India–US trade deal likely this month; tariffs could drop to 15–16%: Report
India and the US are close to finalising a long-anticipated trade deal that could significantly reduce tariffs on Indian exports from the current 50% to around 15–16%, Mint reported on Wednesday, citing three people aware of the discussions. The deal, which could be announced later this month during the ASEAN Summit, is expected to ease months of strain between New Delhi and Washington over trade, energy, and Russia-related sanctions.
According to the report, both sides are negotiating key components involving energy and agriculture. India may agree to gradually reduce imports of Russian oil in return for tariff concessions on exports to the US. The purchases of Russian crude had triggered a 25% tariff on Indian exports, in addition to the 25% reciprocal tariff the US imposed on India. Currently, about 34% of India’s crude imports come from Russia, while roughly 10% (by value) of its oil and gas needs are met by the US.
On the agriculture front, India is considering increasing the quota for non-genetically modified (GM) corn and soymeal imports from the US, the report said. Talks are also advancing on permitting imports of non-GM soymeal for both human and livestock consumption. “However, there is still no final clarity on tariff reductions for dairy products, including high-end cheese, even though it is a key demand from the US team,” one official told Mint.
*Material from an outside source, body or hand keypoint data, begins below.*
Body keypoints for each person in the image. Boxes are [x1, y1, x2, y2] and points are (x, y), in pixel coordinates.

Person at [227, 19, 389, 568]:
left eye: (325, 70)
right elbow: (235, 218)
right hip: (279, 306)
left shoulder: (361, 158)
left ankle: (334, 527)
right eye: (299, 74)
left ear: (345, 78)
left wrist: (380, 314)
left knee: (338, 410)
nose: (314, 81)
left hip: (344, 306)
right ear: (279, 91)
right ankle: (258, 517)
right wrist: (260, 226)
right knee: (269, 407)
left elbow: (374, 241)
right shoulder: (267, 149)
At present, the annual quota for American corn imports stands at 0.5 million tonnes, and while the duty on these imports will remain at 15%, New Delhi may allow a higher quota to address domestic demand in the poultry feed, dairy, and ethanol industries. India is also pushing for a mechanism within the trade pact that allows periodic reviews of tariffs and market access.
China’s shrinking appetite for US corn has given the negotiations additional momentum. Beijing’s imports of American corn dropped sharply—from $5.2 billion in 2022 to just $331 million in 2024—pushing Washington to seek new markets. Overall, US corn exports fell from $18.57 billion to $13.7 billion during the same period, according to trade data cited in the report.
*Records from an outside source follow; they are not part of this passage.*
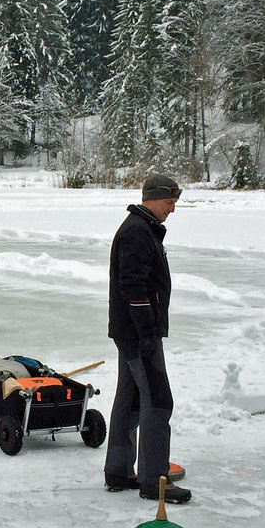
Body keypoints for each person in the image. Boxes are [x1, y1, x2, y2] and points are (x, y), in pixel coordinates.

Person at [105, 173, 189, 504]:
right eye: (169, 202)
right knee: (157, 401)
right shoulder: (138, 231)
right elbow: (133, 287)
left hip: (130, 332)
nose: (172, 209)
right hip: (139, 334)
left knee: (131, 399)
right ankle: (154, 479)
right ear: (151, 199)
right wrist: (147, 332)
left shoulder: (141, 228)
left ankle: (119, 470)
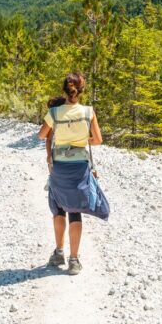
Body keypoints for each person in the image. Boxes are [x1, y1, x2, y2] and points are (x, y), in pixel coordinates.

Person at [37, 72, 107, 276]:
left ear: (64, 90)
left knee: (58, 207)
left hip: (60, 166)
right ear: (81, 89)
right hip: (80, 165)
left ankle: (59, 252)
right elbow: (98, 140)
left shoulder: (56, 113)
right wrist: (81, 141)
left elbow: (42, 135)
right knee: (75, 209)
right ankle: (74, 260)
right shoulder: (88, 112)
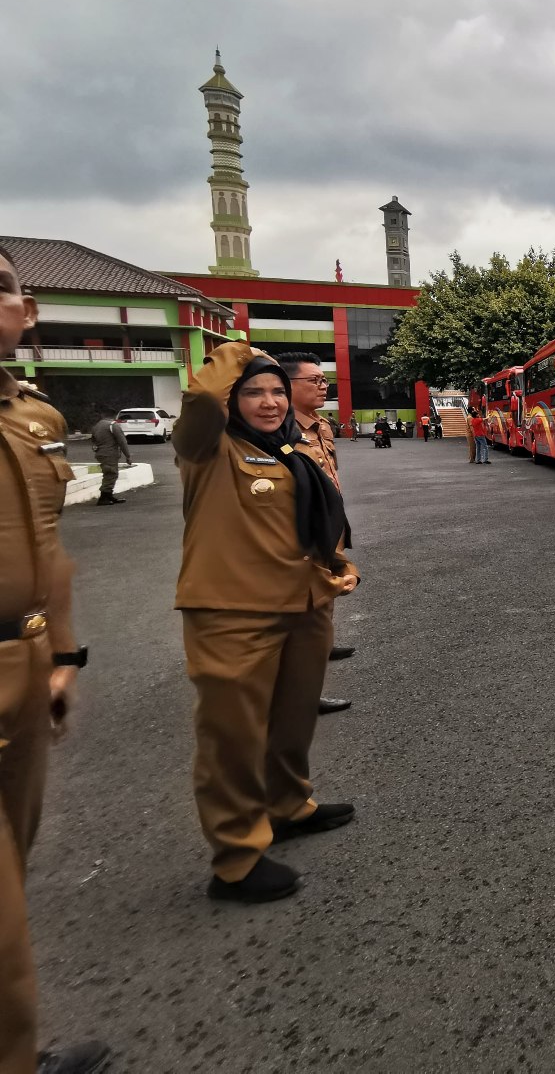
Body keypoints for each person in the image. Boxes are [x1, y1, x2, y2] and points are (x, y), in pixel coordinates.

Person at [174, 341, 359, 903]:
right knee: (233, 737)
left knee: (293, 717)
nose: (270, 402)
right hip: (235, 614)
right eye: (254, 392)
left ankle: (287, 804)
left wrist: (337, 565)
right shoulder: (208, 449)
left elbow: (305, 523)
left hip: (303, 605)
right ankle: (236, 858)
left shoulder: (288, 450)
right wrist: (240, 350)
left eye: (278, 390)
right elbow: (201, 397)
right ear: (232, 401)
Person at [1, 249, 112, 1074]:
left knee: (16, 863)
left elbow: (49, 549)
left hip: (28, 660)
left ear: (24, 311)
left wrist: (61, 653)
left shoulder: (32, 419)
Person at [275, 353, 356, 712]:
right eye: (315, 381)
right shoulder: (279, 429)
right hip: (301, 533)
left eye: (324, 380)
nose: (324, 386)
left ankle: (323, 641)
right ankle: (300, 694)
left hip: (328, 524)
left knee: (326, 592)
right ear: (287, 385)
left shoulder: (320, 425)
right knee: (300, 612)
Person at [88, 406, 133, 506]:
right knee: (111, 474)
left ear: (103, 415)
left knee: (108, 473)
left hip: (100, 453)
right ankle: (104, 497)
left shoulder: (97, 426)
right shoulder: (113, 425)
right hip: (110, 453)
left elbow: (93, 440)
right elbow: (122, 442)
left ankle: (108, 496)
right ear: (114, 415)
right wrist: (128, 456)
On energy, the Indian side is considering allowing US ethanol and gradually reducing purchases of Russian oil, with the US expected to extend concessions on energy trade in return, another official said, adding that New Delhi may quietly advise state-run oil marketing companies to diversify crude sourcing toward the US.
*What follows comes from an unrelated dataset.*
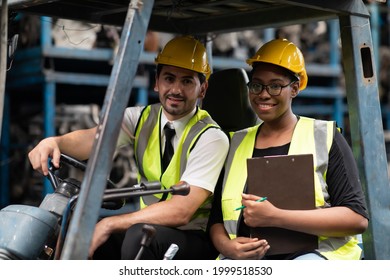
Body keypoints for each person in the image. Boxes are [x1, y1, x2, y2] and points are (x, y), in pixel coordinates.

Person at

According to the report, top Indian representatives recently visited Moscow and informed Russian counterparts that India plans to gradually scale down crude imports. US officials have made it clear that President Donald Trump views ending India’s purchases of Russian oil as a precondition for the trade deal.
A Bloomberg report dated October 8 noted that the price gap between Russian and benchmark crude has narrowed from over $23 a barrel in 2023 to about $2–2.50 per barrel as of mid-October, making US and Middle Eastern oil more competitive. As a result, India saved about $3.8 billion in FY25 as discounts on Russian crude shrank.